[[ Provided records, beginning ]]

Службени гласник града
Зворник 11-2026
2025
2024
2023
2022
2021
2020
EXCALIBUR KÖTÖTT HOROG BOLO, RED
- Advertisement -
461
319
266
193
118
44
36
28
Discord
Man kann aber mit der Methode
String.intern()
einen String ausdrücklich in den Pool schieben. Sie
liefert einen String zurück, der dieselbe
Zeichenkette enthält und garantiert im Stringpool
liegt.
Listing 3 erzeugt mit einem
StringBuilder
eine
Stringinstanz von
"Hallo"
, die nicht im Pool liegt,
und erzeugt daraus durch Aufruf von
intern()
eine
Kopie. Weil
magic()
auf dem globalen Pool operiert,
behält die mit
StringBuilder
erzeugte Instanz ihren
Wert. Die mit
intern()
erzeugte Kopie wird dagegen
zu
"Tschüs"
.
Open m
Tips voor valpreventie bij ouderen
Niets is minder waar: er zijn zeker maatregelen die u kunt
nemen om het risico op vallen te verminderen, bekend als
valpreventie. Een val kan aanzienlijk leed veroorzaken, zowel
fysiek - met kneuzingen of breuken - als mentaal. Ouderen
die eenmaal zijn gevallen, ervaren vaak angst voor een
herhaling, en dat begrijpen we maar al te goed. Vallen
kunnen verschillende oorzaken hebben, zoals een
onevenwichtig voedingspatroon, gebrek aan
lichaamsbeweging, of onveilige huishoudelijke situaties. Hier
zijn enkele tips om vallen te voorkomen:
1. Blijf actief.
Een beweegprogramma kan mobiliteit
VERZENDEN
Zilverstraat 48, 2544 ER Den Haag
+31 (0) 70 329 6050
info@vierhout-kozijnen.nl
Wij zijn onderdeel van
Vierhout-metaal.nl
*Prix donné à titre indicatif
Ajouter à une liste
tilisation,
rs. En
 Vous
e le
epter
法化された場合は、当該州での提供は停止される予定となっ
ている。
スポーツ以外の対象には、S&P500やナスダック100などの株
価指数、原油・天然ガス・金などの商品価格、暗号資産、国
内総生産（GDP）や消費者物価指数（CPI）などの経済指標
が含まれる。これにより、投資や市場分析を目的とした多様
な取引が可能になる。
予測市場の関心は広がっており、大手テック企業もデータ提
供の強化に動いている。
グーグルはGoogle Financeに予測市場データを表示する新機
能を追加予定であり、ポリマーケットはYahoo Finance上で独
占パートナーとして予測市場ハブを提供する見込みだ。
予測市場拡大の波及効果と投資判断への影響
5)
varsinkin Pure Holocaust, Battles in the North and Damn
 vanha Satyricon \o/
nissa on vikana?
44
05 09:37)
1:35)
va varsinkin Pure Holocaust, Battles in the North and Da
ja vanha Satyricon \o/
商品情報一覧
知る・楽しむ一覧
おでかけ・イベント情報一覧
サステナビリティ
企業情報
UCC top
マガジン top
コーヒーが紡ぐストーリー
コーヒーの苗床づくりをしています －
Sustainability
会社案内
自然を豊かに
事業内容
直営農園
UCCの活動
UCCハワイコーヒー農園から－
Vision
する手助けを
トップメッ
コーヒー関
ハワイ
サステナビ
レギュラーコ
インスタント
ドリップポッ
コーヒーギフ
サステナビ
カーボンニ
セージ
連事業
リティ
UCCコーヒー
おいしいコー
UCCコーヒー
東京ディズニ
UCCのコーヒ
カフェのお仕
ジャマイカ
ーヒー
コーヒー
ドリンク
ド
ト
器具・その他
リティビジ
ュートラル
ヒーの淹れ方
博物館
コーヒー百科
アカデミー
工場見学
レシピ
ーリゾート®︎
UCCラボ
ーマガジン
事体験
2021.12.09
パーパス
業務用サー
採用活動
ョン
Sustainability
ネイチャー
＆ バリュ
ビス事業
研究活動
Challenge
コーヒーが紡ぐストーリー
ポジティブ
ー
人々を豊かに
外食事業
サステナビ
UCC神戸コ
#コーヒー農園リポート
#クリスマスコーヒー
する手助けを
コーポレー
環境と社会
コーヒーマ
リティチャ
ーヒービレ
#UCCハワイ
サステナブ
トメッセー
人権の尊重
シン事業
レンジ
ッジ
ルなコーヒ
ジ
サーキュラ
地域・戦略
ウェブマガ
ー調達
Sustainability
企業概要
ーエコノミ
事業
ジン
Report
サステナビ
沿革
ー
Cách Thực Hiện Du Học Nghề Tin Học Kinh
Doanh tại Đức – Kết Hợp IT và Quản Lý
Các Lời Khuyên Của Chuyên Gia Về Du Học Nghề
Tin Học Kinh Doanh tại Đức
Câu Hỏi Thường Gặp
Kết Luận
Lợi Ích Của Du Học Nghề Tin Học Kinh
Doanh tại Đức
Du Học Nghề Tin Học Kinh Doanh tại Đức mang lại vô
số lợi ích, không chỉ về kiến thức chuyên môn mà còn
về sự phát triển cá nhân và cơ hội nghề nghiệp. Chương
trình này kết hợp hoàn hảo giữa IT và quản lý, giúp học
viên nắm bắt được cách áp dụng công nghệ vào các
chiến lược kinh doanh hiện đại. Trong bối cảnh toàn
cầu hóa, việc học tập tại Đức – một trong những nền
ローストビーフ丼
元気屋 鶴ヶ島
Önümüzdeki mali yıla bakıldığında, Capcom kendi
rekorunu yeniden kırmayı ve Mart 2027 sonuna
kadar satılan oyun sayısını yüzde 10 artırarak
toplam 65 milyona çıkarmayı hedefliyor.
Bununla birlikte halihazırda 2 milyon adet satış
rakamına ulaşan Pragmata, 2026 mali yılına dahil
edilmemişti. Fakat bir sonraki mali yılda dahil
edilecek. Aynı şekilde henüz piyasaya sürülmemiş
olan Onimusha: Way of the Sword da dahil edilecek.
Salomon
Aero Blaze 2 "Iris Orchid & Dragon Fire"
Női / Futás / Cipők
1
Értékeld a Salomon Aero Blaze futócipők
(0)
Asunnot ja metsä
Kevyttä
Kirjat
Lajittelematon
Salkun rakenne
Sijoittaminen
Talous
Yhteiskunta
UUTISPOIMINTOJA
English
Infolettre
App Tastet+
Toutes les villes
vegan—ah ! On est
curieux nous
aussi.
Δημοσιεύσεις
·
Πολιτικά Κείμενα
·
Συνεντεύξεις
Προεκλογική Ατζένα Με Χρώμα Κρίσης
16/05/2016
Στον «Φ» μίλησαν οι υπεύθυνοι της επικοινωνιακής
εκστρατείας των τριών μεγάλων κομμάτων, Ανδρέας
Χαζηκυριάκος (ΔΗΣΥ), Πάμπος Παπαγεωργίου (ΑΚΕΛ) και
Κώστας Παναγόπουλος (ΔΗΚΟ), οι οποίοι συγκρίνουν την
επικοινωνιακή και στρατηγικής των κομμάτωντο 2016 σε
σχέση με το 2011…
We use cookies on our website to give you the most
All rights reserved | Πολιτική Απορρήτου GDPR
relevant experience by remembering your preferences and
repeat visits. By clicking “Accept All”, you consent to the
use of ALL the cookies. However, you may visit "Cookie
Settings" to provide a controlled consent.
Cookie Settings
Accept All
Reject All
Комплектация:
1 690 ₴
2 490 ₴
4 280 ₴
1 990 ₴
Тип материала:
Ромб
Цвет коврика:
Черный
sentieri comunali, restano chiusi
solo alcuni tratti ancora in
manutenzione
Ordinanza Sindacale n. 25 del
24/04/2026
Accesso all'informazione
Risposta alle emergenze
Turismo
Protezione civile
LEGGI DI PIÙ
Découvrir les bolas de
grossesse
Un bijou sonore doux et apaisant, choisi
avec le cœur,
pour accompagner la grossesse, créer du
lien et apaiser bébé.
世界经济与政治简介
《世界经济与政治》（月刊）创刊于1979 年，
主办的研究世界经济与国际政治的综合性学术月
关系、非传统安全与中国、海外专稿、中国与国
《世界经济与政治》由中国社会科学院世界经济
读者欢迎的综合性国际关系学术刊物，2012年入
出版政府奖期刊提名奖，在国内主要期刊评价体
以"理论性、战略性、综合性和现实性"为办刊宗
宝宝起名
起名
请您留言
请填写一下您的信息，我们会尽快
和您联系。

[[ Provided records, end ]]

> _Exercise brief_
From the records above, give again exactly the lines running from the line with "επικοινωνιακή και στρατηγικής" to the line with "manutenzione", inclusive.

> _Exercise result_
επικοινωνιακή και στρατηγικής των κομμάτωντο 2016 σε
σχέση με το 2011…
We use cookies on our website to give you the most
All rights reserved | Πολιτική Απορρήτου GDPR
relevant experience by remembering your preferences and
repeat visits. By clicking “Accept All”, you consent to the
use of ALL the cookies. However, you may visit "Cookie
Settings" to provide a controlled consent.
Cookie Settings
Accept All
Reject All
Комплектация:
1 690 ₴
2 490 ₴
4 280 ₴
1 990 ₴
Тип материала:
Ромб
Цвет коврика:
Черный
sentieri comunali, restano chiusi
solo alcuni tratti ancora in
manutenzione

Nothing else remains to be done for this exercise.